Supplied material:
[Start]

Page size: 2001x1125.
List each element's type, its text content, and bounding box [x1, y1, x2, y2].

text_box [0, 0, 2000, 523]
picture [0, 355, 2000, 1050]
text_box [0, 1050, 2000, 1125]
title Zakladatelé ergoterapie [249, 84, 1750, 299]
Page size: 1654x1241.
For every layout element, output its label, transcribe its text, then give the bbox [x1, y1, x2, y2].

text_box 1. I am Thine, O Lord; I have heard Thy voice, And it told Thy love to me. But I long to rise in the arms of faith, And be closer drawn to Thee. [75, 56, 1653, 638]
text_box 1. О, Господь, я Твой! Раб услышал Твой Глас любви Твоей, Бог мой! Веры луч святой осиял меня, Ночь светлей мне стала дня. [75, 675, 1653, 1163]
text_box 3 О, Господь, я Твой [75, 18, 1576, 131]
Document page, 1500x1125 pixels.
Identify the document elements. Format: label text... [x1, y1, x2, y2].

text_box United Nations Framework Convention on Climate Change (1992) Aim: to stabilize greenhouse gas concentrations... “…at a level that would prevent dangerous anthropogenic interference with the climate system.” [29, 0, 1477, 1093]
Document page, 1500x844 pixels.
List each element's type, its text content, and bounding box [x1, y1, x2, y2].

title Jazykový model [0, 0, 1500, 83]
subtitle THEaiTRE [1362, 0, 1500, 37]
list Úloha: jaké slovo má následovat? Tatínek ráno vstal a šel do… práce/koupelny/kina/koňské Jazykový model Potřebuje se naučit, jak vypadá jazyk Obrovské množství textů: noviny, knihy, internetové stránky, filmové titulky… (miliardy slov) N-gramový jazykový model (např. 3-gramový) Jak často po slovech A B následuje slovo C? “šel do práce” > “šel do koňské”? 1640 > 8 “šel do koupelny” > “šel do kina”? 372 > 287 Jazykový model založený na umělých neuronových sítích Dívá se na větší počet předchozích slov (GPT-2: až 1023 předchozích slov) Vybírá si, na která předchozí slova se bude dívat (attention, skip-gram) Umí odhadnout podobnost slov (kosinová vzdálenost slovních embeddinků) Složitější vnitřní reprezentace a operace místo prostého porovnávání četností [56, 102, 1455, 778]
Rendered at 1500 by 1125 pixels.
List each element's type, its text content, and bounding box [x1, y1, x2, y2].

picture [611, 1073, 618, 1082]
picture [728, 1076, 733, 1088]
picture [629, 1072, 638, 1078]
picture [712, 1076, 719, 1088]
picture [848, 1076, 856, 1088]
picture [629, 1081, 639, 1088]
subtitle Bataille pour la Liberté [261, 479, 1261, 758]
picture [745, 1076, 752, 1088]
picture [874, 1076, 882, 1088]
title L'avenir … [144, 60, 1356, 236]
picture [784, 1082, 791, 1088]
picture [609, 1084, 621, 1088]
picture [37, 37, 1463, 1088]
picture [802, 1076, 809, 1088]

[End]

Exercise aim: Retype the lines above character for character, starting at the line that contains "Page size: 1654x1241." and ending at the line that contains "text_box 3 О, Господь, я", with both of those lines included.

The answer:
Page size: 1654x1241.
For every layout element, output its label, transcribe its text, then give the bbox [x1, y1, x2, y2].

text_box 1. I am Thine, O Lord; I have heard Thy voice, And it told Thy love to me. But I long to rise in the arms of faith, And be closer drawn to Thee. [75, 56, 1653, 638]
text_box 1. О, Господь, я Твой! Раб услышал Твой Глас любви Твоей, Бог мой! Веры луч святой осиял меня, Ночь светлей мне стала дня. [75, 675, 1653, 1163]
text_box 3 О, Господь, я Твой [75, 18, 1576, 131]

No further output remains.